There are further options that can be used to modify the default behaviour for printed outputs:

  • parameters_labels: options(parameters_labels = TRUE) will use variable and value labels for pretty names, if data is labelled. If no labels available, default pretty names are used.

  • parameters_interaction: options(parameters_interaction = <character>) will replace the interaction mark (by default, *) with the related character.

  • parameters_select: options(parameters_select = <value>) will set the default for the select argument. See argument's documentation for available options.

  • easystats_table_width: options(easystats_table_width = <value>) will set the default width for tables in text-format, i.e. for most of the outputs printed to console. If not specified, tables will be adjusted to the current available width, e.g. of the of the console (or any other source for textual output, like markdown files). The argument table_width can also be used in most print() methods to specify the table width as desired.

  • easystats_html_engine: options(easystats_html_engine = "gt") will set the default HTML engine for tables to gt, i.e. the gt package is used to create HTML tables. If set to tt, the tinytable package is used.

  • insight_use_symbols: options(insight_use_symbols = TRUE) will try to print unicode-chars for symbols as column names, wherever possible (e.g., ω instead of Omega).

References

  • Amrhein, V., Korner-Nievergelt, F., and Roth, T. (2017). The earth is flat (p > 0.05): Significance thresholds and the crisis of unreplicable research. PeerJ, 5, e3544. doi:10.7717/peerj.3544

  • Greenland S, Rafi Z, Matthews R, Higgs M. To Aid Scientific Inference, Emphasize Unconditional Compatibility Descriptions of Statistics. (2022) https://arxiv.org/abs/1909.08583v7 (Accessed November 10, 2022)

  • Hoffman, L. (2015). Longitudinal analysis: Modeling within-person fluctuation and change. Routledge.

  • Lakens, D. (2024). Improving Your Statistical Inferences (Version v1.5.1). Retrieved from https://lakens.github.io/statistical_inferences/. doi:10.5281/ZENODO.6409077

  • Lakens, D., Scheel, A. M., and Isager, P. M. (2018). Equivalence Testing for Psychological Research: A Tutorial. Advances in Methods and Practices in Psychological Science, 1(2), 259–269. doi:10.1177/2515245918770963

  • Makowski, D., Ben-Shachar, M. S., Chen, S. H. A., and Lüdecke, D. (2019). Indices of Effect Existence and Significance in the Bayesian Framework. Frontiers in Psychology, 10, 2767. doi:10.3389/fpsyg.2019.02767

  • Neter, J., Wasserman, W., and Kutner, M. H. (1989). Applied linear regression models.

  • Rafi Z, Greenland S. Semantic and cognitive tools to aid statistical science: replace confidence and significance by compatibility and surprise. BMC Medical Research Methodology (2020) 20:244.

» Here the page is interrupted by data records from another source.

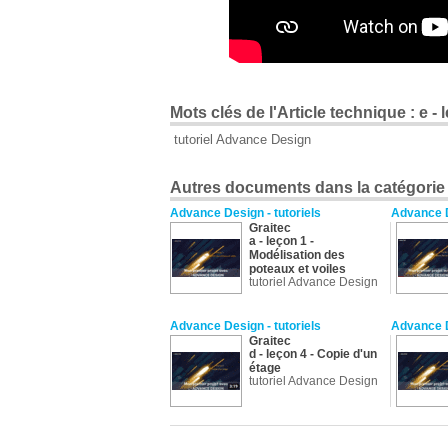
Mots clés de l'Article technique : e -
tutoriel Advance Design
Autres documents dans la catégorie A
Advance Design - tutoriels
Advance D
Graitec
a - leçon 1 -
Modélisation des
poteaux et voiles
tutoriel Advance Design
Advance Design - tutoriels
Advance D
Graitec
d - leçon 4 - Copie d'un
étage
tutoriel Advance Design
Advance Design - tutoriels
Advance D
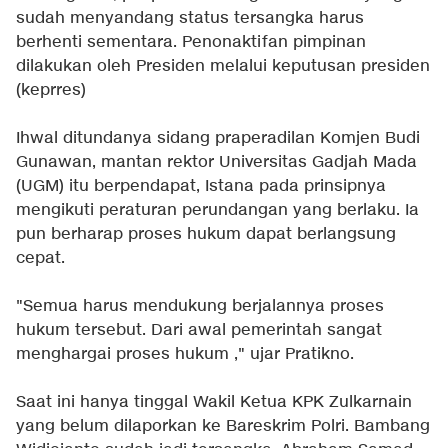
sudah menyandang status tersangka harus
berhenti sementara. Penonaktifan pimpinan
dilakukan oleh Presiden melalui keputusan presiden
(keprres)
Ihwal ditundanya sidang praperadilan Komjen Budi
Gunawan, mantan rektor Universitas Gadjah Mada
(UGM) itu berpendapat, Istana pada prinsipnya
mengikuti peraturan perundangan yang berlaku. Ia
pun berharap proses hukum dapat berlangsung
cepat.
"Semua harus mendukung berjalannya proses
hukum tersebut. Dari awal pemerintah sangat
menghargai proses hukum ," ujar Pratikno.
Saat ini hanya tinggal Wakil Ketua KPK Zulkarnain
yang belum dilaporkan ke Bareskrim Polri. Bambang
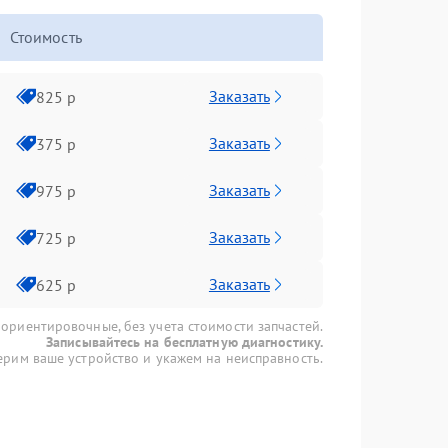
Стоимость
Заказать
825 р
Заказать
375 р
Заказать
975 р
Заказать
725 р
Заказать
625 р
 ориентировочные, без учета стоимости запчастей.
Записывайтесь на бесплатную диагностику.
рим ваше устройство и укажем на неисправность.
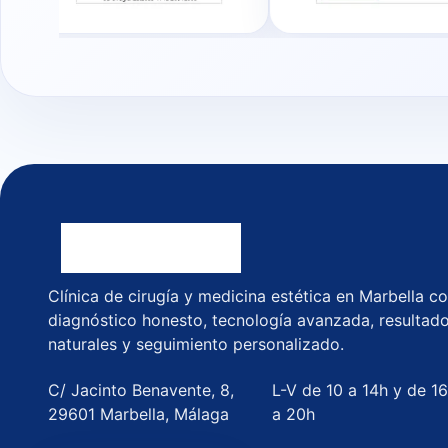
Clínica de cirugía y medicina estética en Marbella c
diagnóstico honesto, tecnología avanzada, resultad
naturales y seguimiento personalizado.
C/ Jacinto Benavente, 8,
L-V de 10 a 14h y de 1
29601 Marbella, Málaga
a 20h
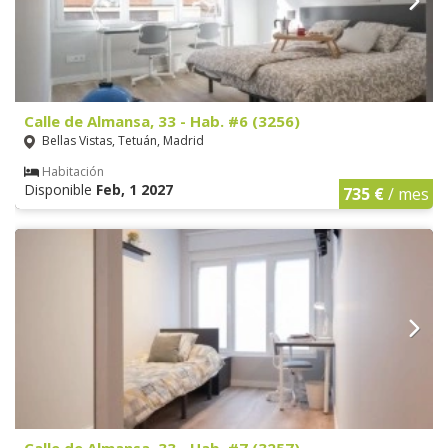
Calle de Almansa, 33 - Hab. #6 (3256)
Bellas Vistas, Tetuán, Madrid
Habitación
Disponible
Feb, 1 2027
735 €
/ mes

  • Schweder T. Confidence is epistemic probability for empirical science. Journal of Statistical Planning and Inference (2018) 195:116–125. doi:10.1016/j.jspi.2017.09.016

  • Schweder T, Hjort NL. Frequentist analogues of priors and posteriors. In Stigum, B. (ed.), Econometrics and the Philosophy of Economics: Theory Data Confrontation in Economics, pp. 285-217. Princeton University Press, Princeton, NJ, 2003

  • Vos P, Holbert D. Frequentist statistical inference without repeated sampling. Synthese 200, 89 (2022). doi:10.1007/s11229-022-03560-x

See also

insight::standardize_names() to rename columns into a consistent, standardized naming scheme.